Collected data
=== Begin Enclosure ===

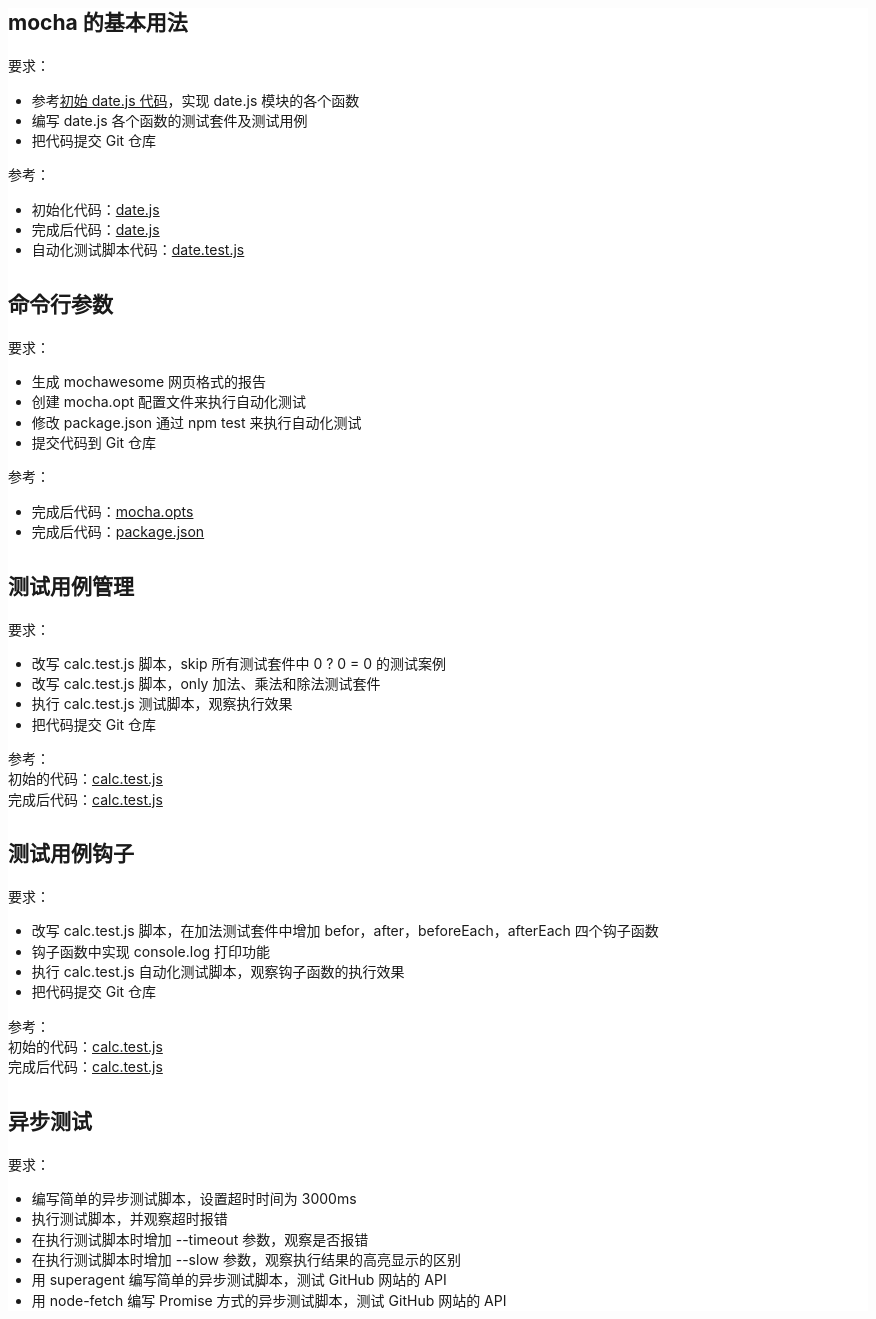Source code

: ## mocha 的基本用法

要求：
- 参考[初始 date.js 代码][date_js_origin]，实现 date.js 模块的各个函数
- 编写 date.js 各个函数的测试套件及测试用例
- 把代码提交 Git 仓库

参考：
- 初始化代码：[date.js][date_js_origin]
- 完成后代码：[date.js][date_js_final]
- 自动化测试脚本代码：[date.test.js][date_test_js]

## 命令行参数

要求：
- 生成 mochawesome 网页格式的报告
- 创建 mocha.opt 配置文件来执行自动化测试
- 修改 package.json 通过 npm test 来执行自动化测试
- 提交代码到 Git 仓库

参考：
- 完成后代码：[mocha.opts][mocha_opts] 
- 完成后代码：[package.json][package_json]


## 测试用例管理

要求：
- 改写 calc.test.js 脚本，skip 所有测试套件中 0 ? 0 = 0 的测试案例
- 改写 calc.test.js 脚本，only 加法、乘法和除法测试套件
- 执行 calc.test.js 测试脚本，观察执行效果
- 把代码提交 Git 仓库

参考：  
初始的代码：[calc.test.js][calc_test_js_origin_task01]  
完成后代码：[calc.test.js][calc_test_js_final_task01]  

## 测试用例钩子

要求：
- 改写 calc.test.js 脚本，在加法测试套件中增加 befor，after，beforeEach，afterEach 四个钩子函数
- 钩子函数中实现 console.log 打印功能
- 执行 calc.test.js 自动化测试脚本，观察钩子函数的执行效果
- 把代码提交 Git 仓库 

参考：  
初始的代码：[calc.test.js][calc_test_js_final_task01]  
完成后代码：[calc.test.js][calc_test_js_final_task02]  

## 异步测试

要求：
- 编写简单的异步测试脚本，设置超时时间为 3000ms
- 执行测试脚本，并观察超时报错
- 在执行测试脚本时增加 --timeout 参数，观察是否报错
- 在执行测试脚本时增加 --slow 参数，观察执行结果的高亮显示的区别
- 用 superagent 编写简单的异步测试脚本，测试 GitHub 网站的 API
- 用 node-fetch 编写 Promise 方式的异步测试脚本，测试 GitHub 网站的 API


[calc_test_js_origin_task01]: https://github.com/wangding/mocha-demo/blob/dc22176b6e615034fe3f770328ca7425690b4ffb/test/calc.test.js
[calc_test_js_final_task01]: https://github.com/wangding/mocha-demo/blob/c7d637a8c461888517f8dd1c473ddc8a654f29ba/test/calc.test.js
[calc_test_js_final_task02]: https://github.com/wangding/mocha-demo/blob/397a120ebb29158ed9aa107df901d56773ae9c03/test/calc.test.js
[timeout_test_js]: https://github.com/wangding/mocha-demo/blob/5979d6a661f4c0065b3f2c65f5c709e0ca66d5ec/test/timeout.test.js
[async_test_js]: https://github.com/wangding/mocha-demo/blob/5979d6a661f4c0065b3f2c65f5c709e0ca66d5ec/test/async.test.js
[promise_test_js]: https://github.com/wangding/mocha-demo/blob/5979d6a661f4c0065b3f2c65f5c709e0ca66d5ec/test/promise.test.js
[add_js]: https://github.com/wangding/mocha-demo/blob/304bbdd08ecda3f01731a9d83a97de268d1be863/browser/add.js
[index_html]: https://github.com/wangding/mocha-demo/blob/304bbdd08ecda3f01731a9d83a97de268d1be863/browser/index.html
[tests_js]: https://github.com/wangding/mocha-demo/blob/304bbdd08ecda3f01731a9d83a97de268d1be863/browser/tests.js
[babelrc]: https://github.com/wangding/mocha-demo/blob/bbb1c62e533b8c518714dc8ff9701ac6c25d5d0e/.babelrc
[calc_test_js_es6]: https://github.com/wangding/mocha-demo/blob/bbb1c62e533b8c518714dc8ff9701ac6c25d5d0e/test/calc.test.js
[date_test_js_es6]: https://github.com/wangding/mocha-demo/blob/bbb1c62e533b8c518714dc8ff9701ac6c25d5d0e/test/date.test.js
[hosted-redmine-login-test-js]: https://github.com/wangding/mocha-demo/blob/0c46b79fe422301b706dca86dc821d9f3903134c/test/hostedredmine-login.test.js
[travis_yml]: https://github.com/wangding/mocha-demo/blob/c912a65a02cf018aebe874d9bae7e63bd2d0e537/.travis.yml
[calc_js_origin]: https://github.com/wangding/mocha-demo/blob/6340e47606d092d4e338956a486d6ad123e3286b/calc.js
[calc_js_final]: https://github.com/wangding/mocha-demo/blob/dc22176b6e615034fe3f770328ca7425690b4ffb/calc.js
[calc_test_js]: https://github.com/wangding/mocha-demo/blob/dc22176b6e615034fe3f770328ca7425690b4ffb/test/calc.test.js
[date_js_origin]: https://github.com/wangding/mocha-demo/blob/cae1d4f0354c034577a93ab08eaaa9da690c8f61/date.js
[date_js_final]: https://github.com/wangding/mocha-demo/blob/03f20550eaff390b014e8f5b58189b9a762123ec/date.js
[date_test_js]: https://github.com/wangding/mocha-demo/blob/03f20550eaff390b014e8f5b58189b9a762123ec/test/date.test.js
[mocha_opts]: https://github.com/wangding/mocha-demo/blob/5919870eb312657ba8d4056cc959c32b296881c7/test/mocha.opts
[package_json]: https://github.com/wangding/mocha-demo/blob/5919870eb312657ba8d4056cc959c32b296881c7/package.json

=== End Enclosure ===

(Work instruction) Retype all of the entries exactly as written, leaving out any images.

(Response for this exercise)
Source code

: ## mocha 的基本用法

要求：
- 参考[初始 date.js 代码][date_js_origin]，实现 date.js 模块的各个函数
- 编写 date.js 各个函数的测试套件及测试用例
- 把代码提交 Git 仓库

参考：
- 初始化代码：[date.js][date_js_origin]
- 完成后代码：[date.js][date_js_final]
- 自动化测试脚本代码：[date.test.js][date_test_js]

## 命令行参数

要求：
- 生成 mochawesome 网页格式的报告
- 创建 mocha.opt 配置文件来执行自动化测试
- 修改 package.json 通过 npm test 来执行自动化测试
- 提交代码到 Git 仓库

参考：
- 完成后代码：[mocha.opts][mocha_opts] 
- 完成后代码：[package.json][package_json]


## 测试用例管理

要求：
- 改写 calc.test.js 脚本，skip 所有测试套件中 0 ? 0 = 0 的测试案例
- 改写 calc.test.js 脚本，only 加法、乘法和除法测试套件
- 执行 calc.test.js 测试脚本，观察执行效果
- 把代码提交 Git 仓库

参考：  
初始的代码：[calc.test.js][calc_test_js_origin_task01]  
完成后代码：[calc.test.js][calc_test_js_final_task01]  

## 测试用例钩子

要求：
- 改写 calc.test.js 脚本，在加法测试套件中增加 befor，after，beforeEach，afterEach 四个钩子函数
- 钩子函数中实现 console.log 打印功能
- 执行 calc.test.js 自动化测试脚本，观察钩子函数的执行效果
- 把代码提交 Git 仓库 

参考：  
初始的代码：[calc.test.js][calc_test_js_final_task01]  
完成后代码：[calc.test.js][calc_test_js_final_task02]  

## 异步测试

要求：
- 编写简单的异步测试脚本，设置超时时间为 3000ms
- 执行测试脚本，并观察超时报错
- 在执行测试脚本时增加 --timeout 参数，观察是否报错
- 在执行测试脚本时增加 --slow 参数，观察执行结果的高亮显示的区别
- 用 superagent 编写简单的异步测试脚本，测试 GitHub 网站的 API
- 用 node-fetch 编写 Promise 方式的异步测试脚本，测试 GitHub 网站的 API


[calc_test_js_origin_task01]: https://github.com/wangding/mocha-demo/blob/dc22176b6e615034fe3f770328ca7425690b4ffb/test/calc.test.js
[calc_test_js_final_task01]: https://github.com/wangding/mocha-demo/blob/c7d637a8c461888517f8dd1c473ddc8a654f29ba/test/calc.test.js
[calc_test_js_final_task02]: https://github.com/wangding/mocha-demo/blob/397a120ebb29158ed9aa107df901d56773ae9c03/test/calc.test.js
[timeout_test_js]: https://github.com/wangding/mocha-demo/blob/5979d6a661f4c0065b3f2c65f5c709e0ca66d5ec/test/timeout.test.js
[async_test_js]: https://github.com/wangding/mocha-demo/blob/5979d6a661f4c0065b3f2c65f5c709e0ca66d5ec/test/async.test.js
[promise_test_js]: https://github.com/wangding/mocha-demo/blob/5979d6a661f4c0065b3f2c65f5c709e0ca66d5ec/test/promise.test.js
[add_js]: https://github.com/wangding/mocha-demo/blob/304bbdd08ecda3f01731a9d83a97de268d1be863/browser/add.js
[index_html]: https://github.com/wangding/mocha-demo/blob/304bbdd08ecda3f01731a9d83a97de268d1be863/browser/index.html
[tests_js]: https://github.com/wangding/mocha-demo/blob/304bbdd08ecda3f01731a9d83a97de268d1be863/browser/tests.js
[babelrc]: https://github.com/wangding/mocha-demo/blob/bbb1c62e533b8c518714dc8ff9701ac6c25d5d0e/.babelrc
[calc_test_js_es6]: https://github.com/wangding/mocha-demo/blob/bbb1c62e533b8c518714dc8ff9701ac6c25d5d0e/test/calc.test.js
[date_test_js_es6]: https://github.com/wangding/mocha-demo/blob/bbb1c62e533b8c518714dc8ff9701ac6c25d5d0e/test/date.test.js
[hosted-redmine-login-test-js]: https://github.com/wangding/mocha-demo/blob/0c46b79fe422301b706dca86dc821d9f3903134c/test/hostedredmine-login.test.js
[travis_yml]: https://github.com/wangding/mocha-demo/blob/c912a65a02cf018aebe874d9bae7e63bd2d0e537/.travis.yml
[calc_js_origin]: https://github.com/wangding/mocha-demo/blob/6340e47606d092d4e338956a486d6ad123e3286b/calc.js
[calc_js_final]: https://github.com/wangding/mocha-demo/blob/dc22176b6e615034fe3f770328ca7425690b4ffb/calc.js
[calc_test_js]: https://github.com/wangding/mocha-demo/blob/dc22176b6e615034fe3f770328ca7425690b4ffb/test/calc.test.js
[date_js_origin]: https://github.com/wangding/mocha-demo/blob/cae1d4f0354c034577a93ab08eaaa9da690c8f61/date.js
[date_js_final]: https://github.com/wangding/mocha-demo/blob/03f20550eaff390b014e8f5b58189b9a762123ec/date.js
[date_test_js]: https://github.com/wangding/mocha-demo/blob/03f20550eaff390b014e8f5b58189b9a762123ec/test/date.test.js
[mocha_opts]: https://github.com/wangding/mocha-demo/blob/5919870eb312657ba8d4056cc959c32b296881c7/test/mocha.opts
[package_json]: https://github.com/wangding/mocha-demo/blob/5919870eb312657ba8d4056cc959c32b296881c7/package.json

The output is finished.